5 Simple Tips For Better Sleep When You’re Pregnant
It may not happen till your third trimester or it may be during your entire pregnancy, but at some point sleep might be hard to come by. Whether it’s mama anxieties that are keeping you awake or frequent urination, trouble sleeping is pretty common. In fact, research says that up to 94% of women will experience insomnia during their pregnancy. While one night of missed sleep might not disturb you too much, the ability to function after a few nights of tossing and turning is slim. Especially since women naturally need more rest when they’re pregnant. So what’s a pregnant restless mama to do?
Create A Sleep Routine
Most experienced parents know that creating a sleep routine for a baby is a successful technique in getting your little one to bed, well that’s true of adults too. Having a consistent routine right before bed will help to wind you down from any anxious feelings you might be experiencing. Additionally, doing the same thing every night before bed sends cues to your brain which then signal to the rest of your body, that it’s time to slow down and get ready for sleep.
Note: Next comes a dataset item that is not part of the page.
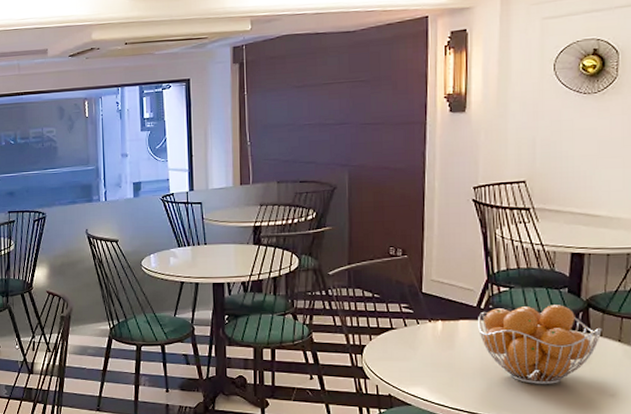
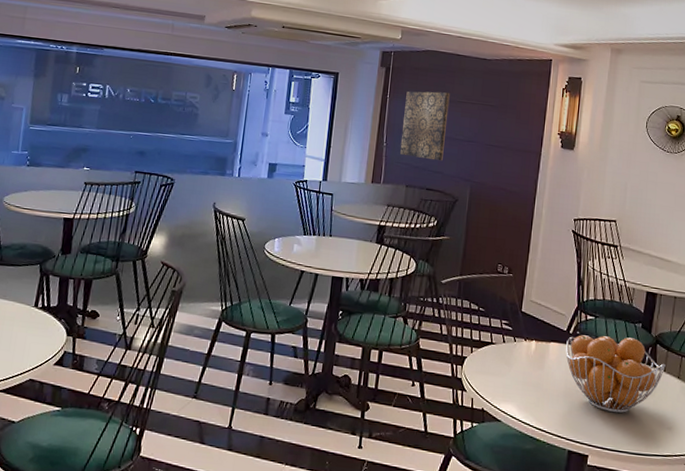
wall art: none [265,77,314,152] -> present [399,91,450,161]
If you can also manage to add going to bed and waking up at the same time every day to your routine, then even better.
Invest In A Body Pillow
A body pillow might be your partner’s worst enemy, but it will become your best friend. Sleeping on your side will probably feel better on your body between weeks 15 and 20 and throughout the rest of your pregnancy. That’s also around the time midwives, doctors, and birthing professionals will advise pregnant mamas to sleep on their side rather than on their backs. Sleeping on your back after your 20-week mark can decrease blood circulation to your heart and your baby due to the compression of the aorta and vena cava blood vessels. All of that being said, sleeping on your side can cause a significant amount of pressure on your hips and back. Enter a body pillow!
Propping a candy cane shaped pillow in between your legs can help alleviate that pressure on your hip, touching knees and lower back. As well as provide additional support for your head and neck.
If you’re a notorious back sleeper (or you want more options) than a U shaped body pillow is the better investment. Propping yourself up so that the chest and both knees are slightly lifted can help back sleepers find comfort. It also makes for a wonderful position for resting, meditating, reading a book and eventually breastfeeding. Those suffering from nasal congestion, which seems to get increasingly worse during the later months of pregnancy will also find relief from laying in a propped up position. Maintaining this will help drain your sinus, help you breathe easier and rest better. This position also helps alleviate heartburn. The U shaped pillow will provide full body support from your neck down to your ankles.
By the way, if you went to bed on your side but happen to wake up on your back, don’t freak out—just adjust.
Read A Book
Pull out one of the many books on your nightstand and read. Sleep research has shown that less than ten minutes of reading every night can help you fall asleep easier. Keep your reading choice light. Try to stay away from books that might stir up birthing or mothering anxiety, intense novels, or scary tales.
Avoid watching TV or mindless scrolling on your iPhone which can overstimulate you before bed and end up keeping you awake longer.
For a short list of great pregnancy books to read click here.
Take A Warm Bath
Taking a warm (but not hot) bath or shower can help relieve tension or soreness in the muscles and is also a great way to turn down. You can add another sensory cue by adding lavender (an essential oil) to your bath.
Dissolving magnesium chloride flakes to a warm bath is a very effective way to find comfort, relieve restlessness, body aches, pains, and leg cramping. However, magnesium is a potent mineral so you should use it only under your midwife or doctor’s supervision.
Be mindful about bath water temperature, as well. You don’t want to sit in a hot bath for a long time. Ideally, the water’s temperature should be as close to body temperature as possible, not too hot nor too cold. Fifteen minutes seems to be the most consistently recommended time for a bath when pregnant.
Give In and Get Up
When nothing else seems to work, give in and get up. Rather than continue to upset yourself tossing and turning, attend to nesting or errands around the house. Don’t take on anything too strenuous, think light work. Start writing those thank you cards for baby gifts or organizing baby clothes. This will eventually bring on drowsiness.
Other simple ways that can help you sleep better include making time for daily gentle exercise, meditating, limiting your caffeine intake and avoiding large meals before bed. Getting a majority of your fluids during the day will allow you to cut back on drinking before bed. This can minimize the number of times you’ll need to get up to use the bathroom. Lowering the temperature in your room, sleeping with an eye mask and journaling can also help you find comfort.